Task brief:
Lay out the material as a Markdown table with the columns Row and Content, beginning at the first line and stopping after the line that has "revolve(context, id +". Number each row and omit blank lines.

[START]

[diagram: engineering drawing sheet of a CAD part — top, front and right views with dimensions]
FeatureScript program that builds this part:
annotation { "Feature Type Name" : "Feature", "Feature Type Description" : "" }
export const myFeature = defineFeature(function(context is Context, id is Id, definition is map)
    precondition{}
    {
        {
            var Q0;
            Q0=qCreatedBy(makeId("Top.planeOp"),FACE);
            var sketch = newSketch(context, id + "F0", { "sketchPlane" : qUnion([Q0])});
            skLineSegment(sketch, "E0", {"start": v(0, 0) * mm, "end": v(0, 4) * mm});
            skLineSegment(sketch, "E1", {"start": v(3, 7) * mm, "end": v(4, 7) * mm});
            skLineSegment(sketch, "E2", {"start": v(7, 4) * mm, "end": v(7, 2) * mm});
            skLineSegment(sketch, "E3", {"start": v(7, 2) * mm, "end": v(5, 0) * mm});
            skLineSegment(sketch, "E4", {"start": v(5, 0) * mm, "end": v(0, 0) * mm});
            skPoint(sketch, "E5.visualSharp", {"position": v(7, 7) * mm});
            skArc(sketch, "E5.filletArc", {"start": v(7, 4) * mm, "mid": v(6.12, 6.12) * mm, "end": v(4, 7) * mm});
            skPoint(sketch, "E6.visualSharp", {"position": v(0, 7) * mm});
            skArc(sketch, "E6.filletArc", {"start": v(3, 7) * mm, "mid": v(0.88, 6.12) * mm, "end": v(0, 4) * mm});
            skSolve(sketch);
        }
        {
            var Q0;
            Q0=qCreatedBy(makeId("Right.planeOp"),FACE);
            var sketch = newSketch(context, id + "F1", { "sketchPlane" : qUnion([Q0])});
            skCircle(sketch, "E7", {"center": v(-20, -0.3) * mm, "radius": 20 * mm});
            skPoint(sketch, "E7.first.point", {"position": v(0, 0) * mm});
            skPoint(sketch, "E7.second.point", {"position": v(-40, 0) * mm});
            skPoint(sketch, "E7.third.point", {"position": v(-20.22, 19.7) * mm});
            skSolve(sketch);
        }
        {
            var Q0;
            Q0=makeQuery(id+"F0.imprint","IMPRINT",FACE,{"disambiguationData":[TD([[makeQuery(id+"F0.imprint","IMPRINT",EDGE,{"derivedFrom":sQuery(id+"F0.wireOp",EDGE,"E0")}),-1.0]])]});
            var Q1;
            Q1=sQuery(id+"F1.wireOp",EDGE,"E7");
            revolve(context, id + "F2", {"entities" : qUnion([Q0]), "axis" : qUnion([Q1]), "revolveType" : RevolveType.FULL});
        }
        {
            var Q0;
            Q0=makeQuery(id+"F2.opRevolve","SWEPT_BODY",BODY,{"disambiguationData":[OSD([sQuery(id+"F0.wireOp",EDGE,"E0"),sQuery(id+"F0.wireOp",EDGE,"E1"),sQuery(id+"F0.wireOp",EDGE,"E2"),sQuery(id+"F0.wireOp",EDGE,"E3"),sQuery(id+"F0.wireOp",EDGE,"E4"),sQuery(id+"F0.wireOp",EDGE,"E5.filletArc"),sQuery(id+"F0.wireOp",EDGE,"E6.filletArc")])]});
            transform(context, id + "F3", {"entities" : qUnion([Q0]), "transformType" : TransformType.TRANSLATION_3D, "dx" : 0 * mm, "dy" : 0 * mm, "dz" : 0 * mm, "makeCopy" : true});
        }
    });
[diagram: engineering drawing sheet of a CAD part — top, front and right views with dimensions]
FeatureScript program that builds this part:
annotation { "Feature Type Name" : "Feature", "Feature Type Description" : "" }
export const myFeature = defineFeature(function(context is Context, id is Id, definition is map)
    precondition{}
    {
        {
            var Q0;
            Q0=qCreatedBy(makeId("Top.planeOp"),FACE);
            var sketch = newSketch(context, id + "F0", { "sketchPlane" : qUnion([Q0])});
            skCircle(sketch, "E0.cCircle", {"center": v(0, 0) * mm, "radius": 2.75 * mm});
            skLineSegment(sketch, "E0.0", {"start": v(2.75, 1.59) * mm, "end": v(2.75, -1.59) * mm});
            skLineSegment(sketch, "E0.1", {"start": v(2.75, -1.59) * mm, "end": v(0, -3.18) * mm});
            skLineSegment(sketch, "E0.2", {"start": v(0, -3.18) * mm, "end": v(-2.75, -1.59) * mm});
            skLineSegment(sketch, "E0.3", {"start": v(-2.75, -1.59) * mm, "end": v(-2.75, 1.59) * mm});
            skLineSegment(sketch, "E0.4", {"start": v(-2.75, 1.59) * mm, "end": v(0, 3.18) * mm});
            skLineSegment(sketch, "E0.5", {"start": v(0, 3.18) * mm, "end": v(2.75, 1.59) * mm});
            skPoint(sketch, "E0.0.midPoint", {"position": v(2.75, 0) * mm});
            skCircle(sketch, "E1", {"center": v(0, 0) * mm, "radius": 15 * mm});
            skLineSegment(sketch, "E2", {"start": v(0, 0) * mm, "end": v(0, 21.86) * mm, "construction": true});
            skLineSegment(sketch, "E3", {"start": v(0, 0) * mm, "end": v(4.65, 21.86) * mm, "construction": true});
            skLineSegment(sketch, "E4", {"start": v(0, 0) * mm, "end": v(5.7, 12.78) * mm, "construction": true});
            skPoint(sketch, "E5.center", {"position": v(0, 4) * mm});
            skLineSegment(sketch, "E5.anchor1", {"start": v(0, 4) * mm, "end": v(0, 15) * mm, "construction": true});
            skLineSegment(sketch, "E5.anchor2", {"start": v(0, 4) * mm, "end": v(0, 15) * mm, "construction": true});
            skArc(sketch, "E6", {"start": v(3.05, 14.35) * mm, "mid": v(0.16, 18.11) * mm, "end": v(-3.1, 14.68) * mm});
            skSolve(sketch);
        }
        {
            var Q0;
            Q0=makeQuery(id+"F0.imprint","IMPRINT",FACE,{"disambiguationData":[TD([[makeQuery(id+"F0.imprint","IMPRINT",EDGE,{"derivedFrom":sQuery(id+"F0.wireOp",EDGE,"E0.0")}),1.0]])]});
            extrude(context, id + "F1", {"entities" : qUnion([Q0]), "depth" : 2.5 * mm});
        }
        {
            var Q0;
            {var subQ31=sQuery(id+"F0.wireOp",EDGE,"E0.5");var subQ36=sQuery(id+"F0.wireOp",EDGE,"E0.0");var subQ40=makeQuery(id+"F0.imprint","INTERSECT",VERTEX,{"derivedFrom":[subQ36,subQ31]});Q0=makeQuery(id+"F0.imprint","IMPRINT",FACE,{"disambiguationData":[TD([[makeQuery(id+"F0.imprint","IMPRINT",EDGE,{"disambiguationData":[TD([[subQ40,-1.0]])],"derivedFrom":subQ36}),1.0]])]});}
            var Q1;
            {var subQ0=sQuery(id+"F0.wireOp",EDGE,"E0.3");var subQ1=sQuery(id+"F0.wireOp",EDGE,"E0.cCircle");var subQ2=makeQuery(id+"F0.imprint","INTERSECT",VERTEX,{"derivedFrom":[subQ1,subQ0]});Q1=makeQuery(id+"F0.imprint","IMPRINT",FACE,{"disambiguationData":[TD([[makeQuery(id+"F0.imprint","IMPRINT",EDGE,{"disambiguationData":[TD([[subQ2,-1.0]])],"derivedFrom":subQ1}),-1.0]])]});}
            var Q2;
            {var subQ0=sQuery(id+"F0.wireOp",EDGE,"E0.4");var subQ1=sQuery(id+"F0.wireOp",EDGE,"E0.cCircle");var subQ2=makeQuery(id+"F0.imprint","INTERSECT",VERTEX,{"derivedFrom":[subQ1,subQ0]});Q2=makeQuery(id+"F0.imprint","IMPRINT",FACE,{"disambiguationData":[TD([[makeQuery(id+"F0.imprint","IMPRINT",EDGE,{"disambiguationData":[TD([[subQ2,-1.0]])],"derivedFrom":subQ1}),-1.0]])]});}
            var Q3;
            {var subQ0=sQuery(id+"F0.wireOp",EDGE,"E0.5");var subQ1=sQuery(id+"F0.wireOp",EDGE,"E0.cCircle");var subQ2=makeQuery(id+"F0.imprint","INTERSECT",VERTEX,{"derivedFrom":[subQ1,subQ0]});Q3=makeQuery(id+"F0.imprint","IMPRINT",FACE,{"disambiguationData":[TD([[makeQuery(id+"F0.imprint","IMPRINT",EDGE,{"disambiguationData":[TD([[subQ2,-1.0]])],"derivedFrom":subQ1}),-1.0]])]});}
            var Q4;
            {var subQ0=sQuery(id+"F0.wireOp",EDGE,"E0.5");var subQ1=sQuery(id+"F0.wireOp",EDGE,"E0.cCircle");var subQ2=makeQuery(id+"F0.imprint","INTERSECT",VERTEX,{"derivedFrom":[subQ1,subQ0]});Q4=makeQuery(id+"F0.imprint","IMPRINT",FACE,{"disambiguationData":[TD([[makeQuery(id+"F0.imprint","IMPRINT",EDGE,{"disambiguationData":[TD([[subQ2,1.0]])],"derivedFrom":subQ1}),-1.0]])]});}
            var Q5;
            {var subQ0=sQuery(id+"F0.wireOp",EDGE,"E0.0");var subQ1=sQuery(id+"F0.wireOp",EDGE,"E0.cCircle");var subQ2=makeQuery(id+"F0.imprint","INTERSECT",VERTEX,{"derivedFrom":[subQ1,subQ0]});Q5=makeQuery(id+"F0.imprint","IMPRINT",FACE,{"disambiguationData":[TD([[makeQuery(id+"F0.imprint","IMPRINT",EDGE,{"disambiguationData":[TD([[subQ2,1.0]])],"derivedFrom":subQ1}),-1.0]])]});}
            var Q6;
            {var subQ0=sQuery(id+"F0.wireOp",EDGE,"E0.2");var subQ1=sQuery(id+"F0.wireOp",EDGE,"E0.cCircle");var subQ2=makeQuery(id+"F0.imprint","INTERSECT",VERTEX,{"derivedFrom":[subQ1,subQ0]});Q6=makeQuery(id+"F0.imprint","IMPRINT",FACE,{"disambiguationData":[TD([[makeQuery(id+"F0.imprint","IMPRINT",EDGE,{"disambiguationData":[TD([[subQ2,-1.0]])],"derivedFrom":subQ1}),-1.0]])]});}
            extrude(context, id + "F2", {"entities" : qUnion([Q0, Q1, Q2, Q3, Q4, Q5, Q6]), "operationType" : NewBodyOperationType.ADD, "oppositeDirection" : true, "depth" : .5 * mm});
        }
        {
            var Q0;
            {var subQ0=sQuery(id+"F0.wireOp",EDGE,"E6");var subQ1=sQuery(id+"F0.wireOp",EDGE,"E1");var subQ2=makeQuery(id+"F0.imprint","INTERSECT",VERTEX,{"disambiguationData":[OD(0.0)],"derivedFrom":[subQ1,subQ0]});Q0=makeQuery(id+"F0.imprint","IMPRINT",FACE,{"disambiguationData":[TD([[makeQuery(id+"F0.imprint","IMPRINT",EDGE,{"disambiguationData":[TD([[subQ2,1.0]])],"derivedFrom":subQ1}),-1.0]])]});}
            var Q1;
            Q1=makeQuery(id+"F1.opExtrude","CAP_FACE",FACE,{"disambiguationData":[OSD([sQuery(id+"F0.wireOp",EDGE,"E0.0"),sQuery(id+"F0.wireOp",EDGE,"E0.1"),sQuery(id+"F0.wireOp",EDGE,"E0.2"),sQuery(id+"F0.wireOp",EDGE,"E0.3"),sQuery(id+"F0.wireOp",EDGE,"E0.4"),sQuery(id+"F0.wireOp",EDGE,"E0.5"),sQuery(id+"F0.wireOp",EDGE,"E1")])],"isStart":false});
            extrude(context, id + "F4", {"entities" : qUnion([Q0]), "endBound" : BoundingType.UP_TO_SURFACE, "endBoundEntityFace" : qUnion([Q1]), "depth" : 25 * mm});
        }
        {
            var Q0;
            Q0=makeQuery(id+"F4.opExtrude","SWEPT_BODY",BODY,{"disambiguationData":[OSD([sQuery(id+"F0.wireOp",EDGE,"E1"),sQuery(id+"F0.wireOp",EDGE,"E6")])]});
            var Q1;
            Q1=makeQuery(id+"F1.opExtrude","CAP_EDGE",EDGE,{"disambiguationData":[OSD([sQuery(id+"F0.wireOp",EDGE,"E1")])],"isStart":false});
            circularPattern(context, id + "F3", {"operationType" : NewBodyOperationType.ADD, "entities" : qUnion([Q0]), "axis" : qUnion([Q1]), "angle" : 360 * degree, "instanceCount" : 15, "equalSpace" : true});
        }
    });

[END]

Task response:
| Row | Content |
|---|---|
| 1 | [diagram: engineering drawing sheet of a CAD part — top, front and right views with dimensions] |
| 2 | FeatureScript program that builds this part: |
| 3 | annotation { "Feature Type Name" : "Feature", "Feature Type Description" : "" } |
| 4 | export const myFeature = defineFeature(function(context is Context, id is Id, definition is map) |
| 5 |     precondition{} |
| 6 |     { |
| 7 |         { |
| 8 |             var Q0; |
| 9 |             Q0=qCreatedBy(makeId("Top.planeOp"),FACE); |
| 10 |             var sketch = newSketch(context, id + "F0", { "sketchPlane" : qUnion([Q0])}); |
| 11 |             skLineSegment(sketch, "E0", {"start": v(0, 0) * mm, "end": v(0, 4) * mm}); |
| 12 |             skLineSegment(sketch, "E1", {"start": v(3, 7) * mm, "end": v(4, 7) * mm}); |
| 13 |             skLineSegment(sketch, "E2", {"start": v(7, 4) * mm, "end": v(7, 2) * mm}); |
| 14 |             skLineSegment(sketch, "E3", {"start": v(7, 2) * mm, "end": v(5, 0) * mm}); |
| 15 |             skLineSegment(sketch, "E4", {"start": v(5, 0) * mm, "end": v(0, 0) * mm}); |
| 16 |             skPoint(sketch, "E5.visualSharp", {"position": v(7, 7) * mm}); |
| 17 |             skArc(sketch, "E5.filletArc", {"start": v(7, 4) * mm, "mid": v(6.12, 6.12) * mm, "end": v(4, 7) * mm}); |
| 18 |             skPoint(sketch, "E6.visualSharp", {"position": v(0, 7) * mm}); |
| 19 |             skArc(sketch, "E6.filletArc", {"start": v(3, 7) * mm, "mid": v(0.88, 6.12) * mm, "end": v(0, 4) * mm}); |
| 20 |             skSolve(sketch); |
| 21 |         } |
| 22 |         { |
| 23 |             var Q0; |
| 24 |             Q0=qCreatedBy(makeId("Right.planeOp"),FACE); |
| 25 |             var sketch = newSketch(context, id + "F1", { "sketchPlane" : qUnion([Q0])}); |
| 26 |             skCircle(sketch, "E7", {"center": v(-20, -0.3) * mm, "radius": 20 * mm}); |
| 27 |             skPoint(sketch, "E7.first.point", {"position": v(0, 0) * mm}); |
| 28 |             skPoint(sketch, "E7.second.point", {"position": v(-40, 0) * mm}); |
| 29 |             skPoint(sketch, "E7.third.point", {"position": v(-20.22, 19.7) * mm}); |
| 30 |             skSolve(sketch); |
| 31 |         } |
| 32 |         { |
| 33 |             var Q0; |
| 34 |             Q0=makeQuery(id+"F0.imprint","IMPRINT",FACE,{"disambiguationData":[TD([[makeQuery(id+"F0.imprint","IMPRINT",EDGE,{"derivedFrom":sQuery(id+"F0.wireOp",EDGE,"E0")}),-1.0]])]}); |
| 35 |             var Q1; |
| 36 |             Q1=sQuery(id+"F1.wireOp",EDGE,"E7"); |
| 37 |             revolve(context, id + "F2", {"entities" : qUnion([Q0]), "axis" : qUnion([Q1]), "revolveType" : RevolveType.FULL}); |